== REQUIRED ACTION ==
The "Совет Ассоциации" line through the end of the listing below is what to set down, word for word, and nothing else.

== RECORDS SHOWN ==
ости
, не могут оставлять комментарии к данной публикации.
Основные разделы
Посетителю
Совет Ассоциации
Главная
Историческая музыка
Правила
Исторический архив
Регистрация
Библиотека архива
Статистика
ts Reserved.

== THE ANSWER ==
Совет Ассоциации
Главная
Историческая музыка
Правила
Исторический архив
Регистрация
Библиотека архива
Статистика
ts Reserved.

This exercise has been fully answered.